Keqiao, a municipal district of eastern Zhejiang Province, is not only a global trading frontier, but also a ‘Little India’ in China. Its wholesale market accounts for one-third annual turnover of China-made fabrics – the semi-finished textiles that are industrially weaved, knitted, dyed, and printed in bulk before being exported. In the local market, about 5,000 Indians have established intermediary businesses, brokering trade deals for their overseas buyers. Drawing on long-term anthropological fieldwork (2011-2012; 2016-2017), Dr. Ka-Kin Cheuk will explore the everyday business experience of these Indians in Keqiao. It unpacks the economic niche that they have created, as well as the global trading networks that have sustained this niche in the local Chinese market. In so doing, the talk seeks to bring attention to the significance of this group of Indians in the global fabric trade.

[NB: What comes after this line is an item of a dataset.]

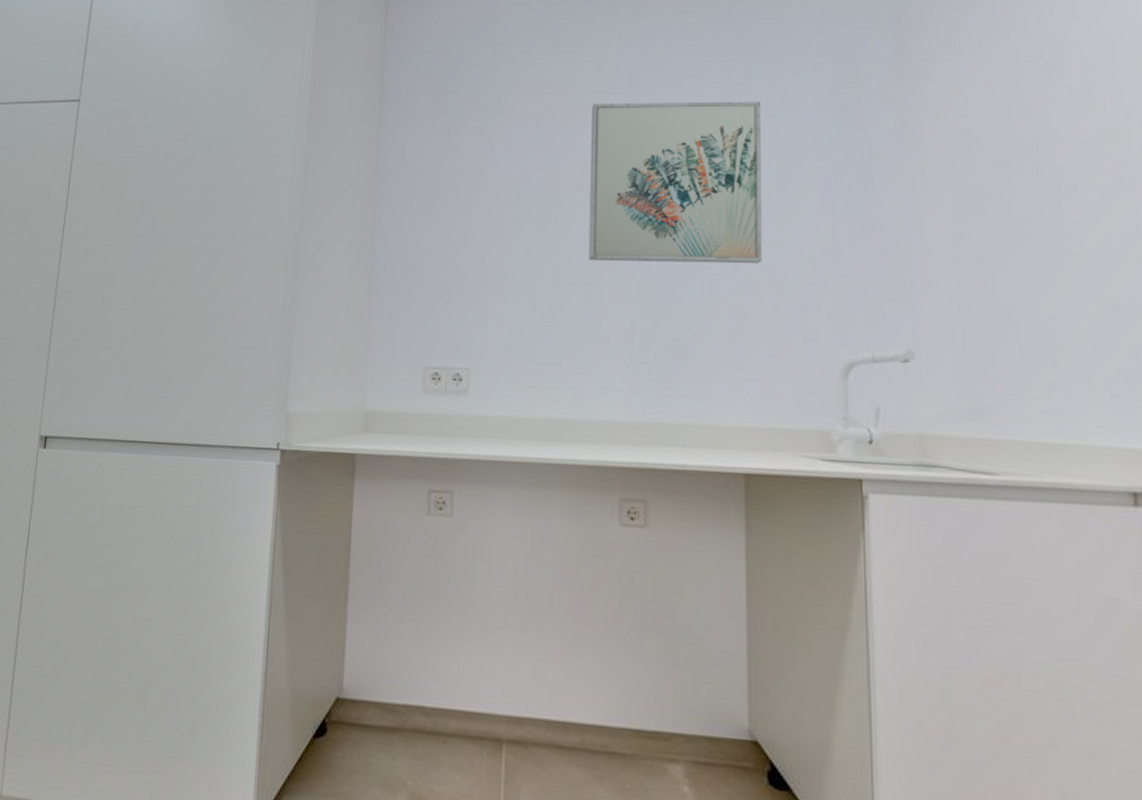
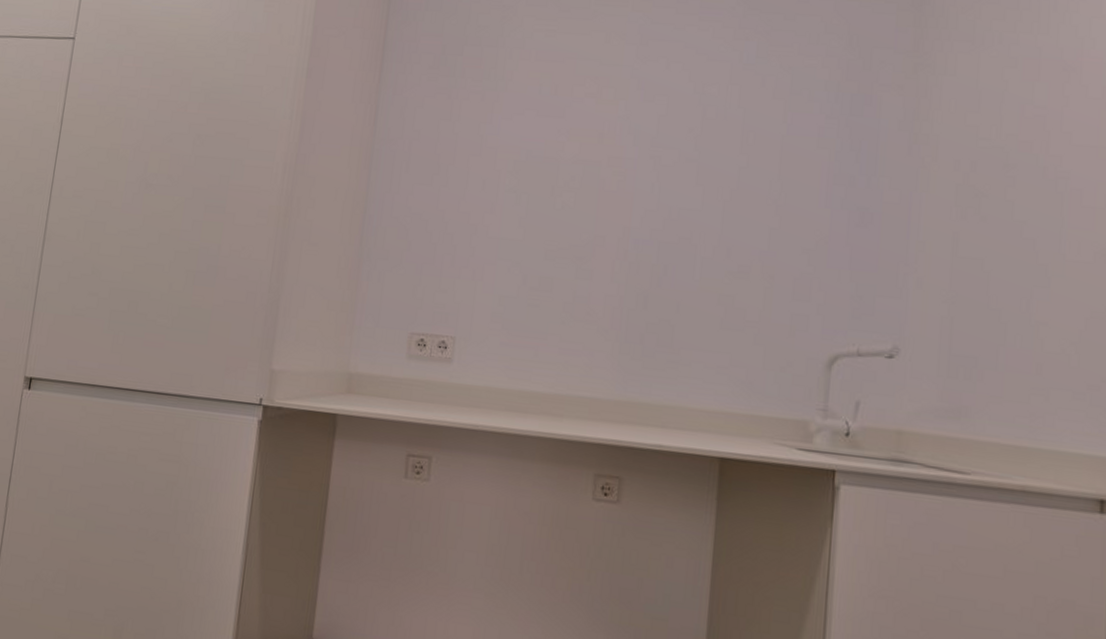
wall art: present [588,101,762,264] -> none [582,75,770,251]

We invite Dr. Ka-Kin Cheuk, Post-Doctoral Researcher at the Leiden University Institute for Area Studies (LIAS) to discuss.
Dr. Ka-Kin Cheuk
Dr. Ka-Kin Cheuk is a Post-Doctoral Researcher at the Leiden University Institute for Area Studies (LIAS), where he is part of an interdisciplinary Europe-China research consortium, ‘Immigration and the Transformation of Chinese Society’ (2015–2018). He completed his DPhil in Social and Cultural Anthropology at Oxford University, where he was also affiliated with the ESRC Centre on Migration, Policy and Society (COMPAS). Born and raised in Hong Kong, Ka-Kin received his B.SSc and MPhil in Anthropology from The Chinese University of Hong Kong.
Having worked on Indian diaspora in East Asia for the last decade, his most recent publications include ‘Everyday Diplomacy among Indian Traders in a Chinese Fabric Market’ (2016) in Cambridge Anthropology 34(2): 42-58 and ‘Sikhs in China, including Hong Kong’ (forthcoming in 2017) in Brill’s Encyclopedia of Sikhism.